◆ **The records**:
..............................

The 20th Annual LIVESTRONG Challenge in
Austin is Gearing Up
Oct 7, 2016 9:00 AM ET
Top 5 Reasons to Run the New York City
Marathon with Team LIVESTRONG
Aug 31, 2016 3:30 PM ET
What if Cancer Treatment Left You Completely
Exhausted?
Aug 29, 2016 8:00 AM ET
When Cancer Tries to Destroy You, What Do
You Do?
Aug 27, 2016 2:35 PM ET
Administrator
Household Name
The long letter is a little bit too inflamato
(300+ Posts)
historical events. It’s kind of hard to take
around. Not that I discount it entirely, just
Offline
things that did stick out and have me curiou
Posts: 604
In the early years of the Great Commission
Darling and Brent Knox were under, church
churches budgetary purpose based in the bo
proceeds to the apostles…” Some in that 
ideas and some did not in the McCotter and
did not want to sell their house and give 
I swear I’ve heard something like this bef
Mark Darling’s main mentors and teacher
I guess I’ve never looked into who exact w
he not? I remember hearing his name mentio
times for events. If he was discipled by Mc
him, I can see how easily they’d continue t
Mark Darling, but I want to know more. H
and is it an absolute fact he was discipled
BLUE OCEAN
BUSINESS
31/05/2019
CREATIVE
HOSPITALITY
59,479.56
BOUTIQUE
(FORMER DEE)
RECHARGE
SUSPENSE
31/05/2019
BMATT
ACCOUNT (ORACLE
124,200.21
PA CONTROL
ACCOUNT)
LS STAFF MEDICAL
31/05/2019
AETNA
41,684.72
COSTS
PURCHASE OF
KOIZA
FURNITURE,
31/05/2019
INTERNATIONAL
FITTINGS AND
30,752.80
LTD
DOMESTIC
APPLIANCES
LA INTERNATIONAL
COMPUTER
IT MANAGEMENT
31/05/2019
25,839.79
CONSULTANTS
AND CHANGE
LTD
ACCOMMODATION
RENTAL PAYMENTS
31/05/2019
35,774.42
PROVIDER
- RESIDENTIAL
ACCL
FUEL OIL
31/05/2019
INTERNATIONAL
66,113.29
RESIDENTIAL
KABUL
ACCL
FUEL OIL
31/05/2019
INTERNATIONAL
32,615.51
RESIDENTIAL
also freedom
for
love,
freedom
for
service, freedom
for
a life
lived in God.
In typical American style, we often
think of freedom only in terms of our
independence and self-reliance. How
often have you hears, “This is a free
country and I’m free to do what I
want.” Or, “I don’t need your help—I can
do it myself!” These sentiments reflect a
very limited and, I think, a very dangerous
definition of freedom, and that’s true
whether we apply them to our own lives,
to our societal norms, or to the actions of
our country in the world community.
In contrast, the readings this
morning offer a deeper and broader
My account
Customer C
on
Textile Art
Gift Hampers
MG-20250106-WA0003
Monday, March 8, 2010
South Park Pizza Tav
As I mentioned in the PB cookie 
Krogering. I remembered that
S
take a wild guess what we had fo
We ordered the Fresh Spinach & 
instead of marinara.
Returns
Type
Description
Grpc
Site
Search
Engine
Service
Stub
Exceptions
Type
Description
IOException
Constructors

..............................

Please rewrite the lines from the first one through the line containing "Administrator", changing "Cancer" to "Illness" and keeping everything else the same.

The 20th Annual LIVESTRONG Challenge in
Austin is Gearing Up
Oct 7, 2016 9:00 AM ET
Top 5 Reasons to Run the New York City
Marathon with Team LIVESTRONG
Aug 31, 2016 3:30 PM ET
What if Illness Treatment Left You Completely
Exhausted?
Aug 29, 2016 8:00 AM ET
When Illness Tries to Destroy You, What Do
You Do?
Aug 27, 2016 2:35 PM ET
Administrator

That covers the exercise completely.